» **What to work on**:
a - Which optics brands are named in the forum post about binoculars and scopes below?
b - In the forum post about binoculars and scopes below, what does the Zeiss spotting scope have that the Swarovski lacks?

I really like my $200 dollar pair of Steiner 8x30s binocs with the instafocus for something to carry in the pickup all year. They're quite clear and work really well in low light. If I need more magnification I have a Swarovski 20-60 power spotting scope that I bought 15 years ago or so. I do like the Swarovski but Zeiss has some features that I think would make their spotting scope a little better. Zeiss has a fine focusing ring along with the coarse focusing ring where as Swarovski just has the one ring. When at 60 power it would be nice at times to have that fine focusing ring.

I've also got a few different leupolds that I like. For a cheap scope for a beater pickup gun I like the Nikon Buckmasters. Quite a clear scope for the money.


----------



## deadmoose (Oct 30, 2011)

» **Input data**:
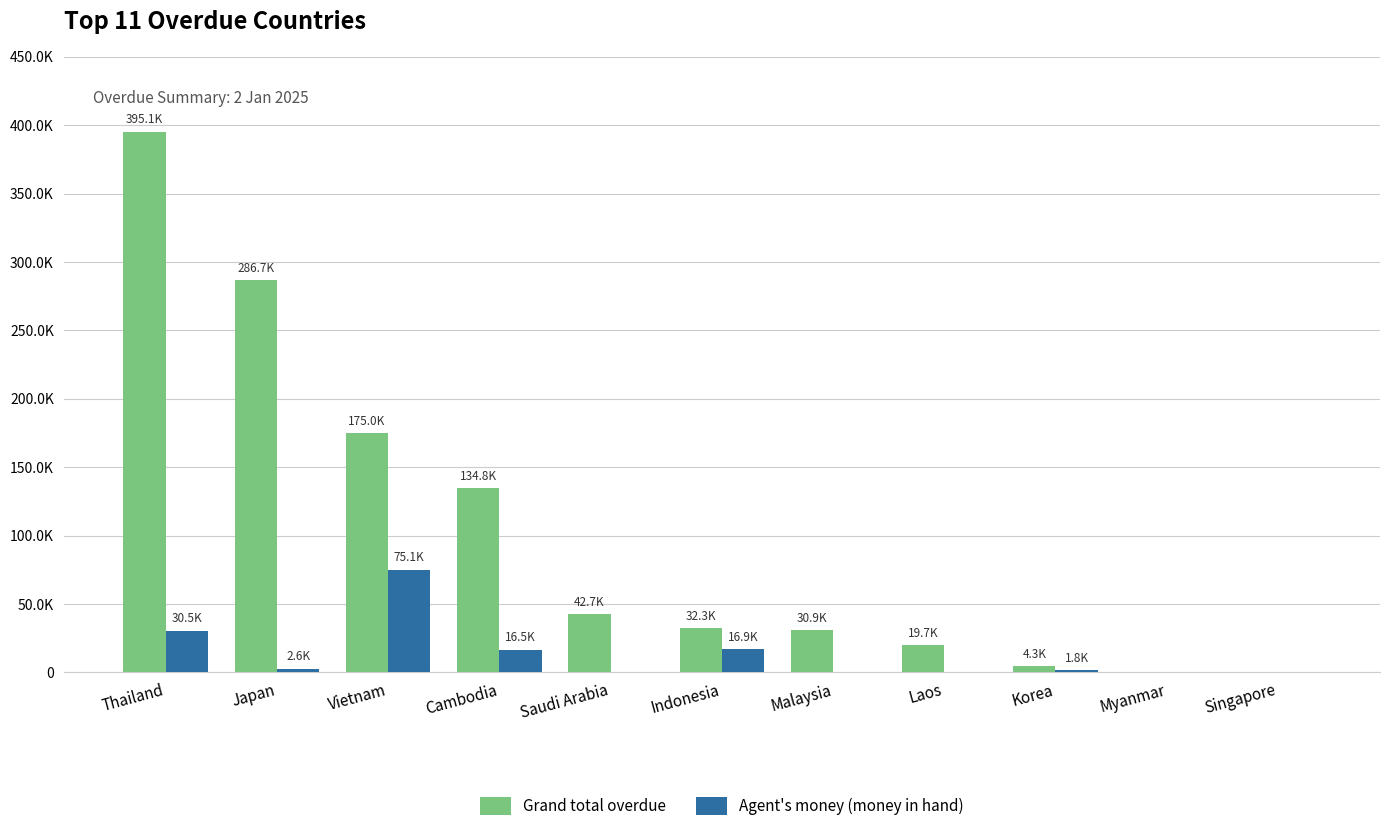

The value of Agent's money (money in hand) at Laos is -27757.3. True or false?

False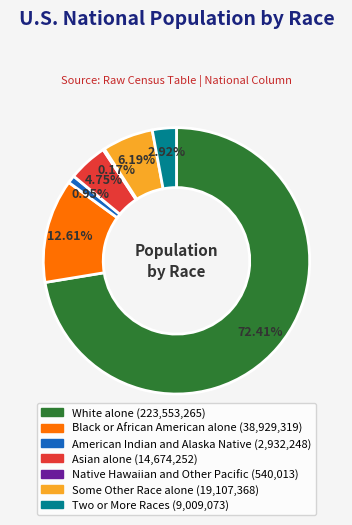

Does White alone account for over 50% of the chart?

Yes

» **Expected outputs**:
a - Steiner, Swarovski, Zeiss, Leupold, Nikon

b - A fine focusing ring in addition to the coarse focusing ring.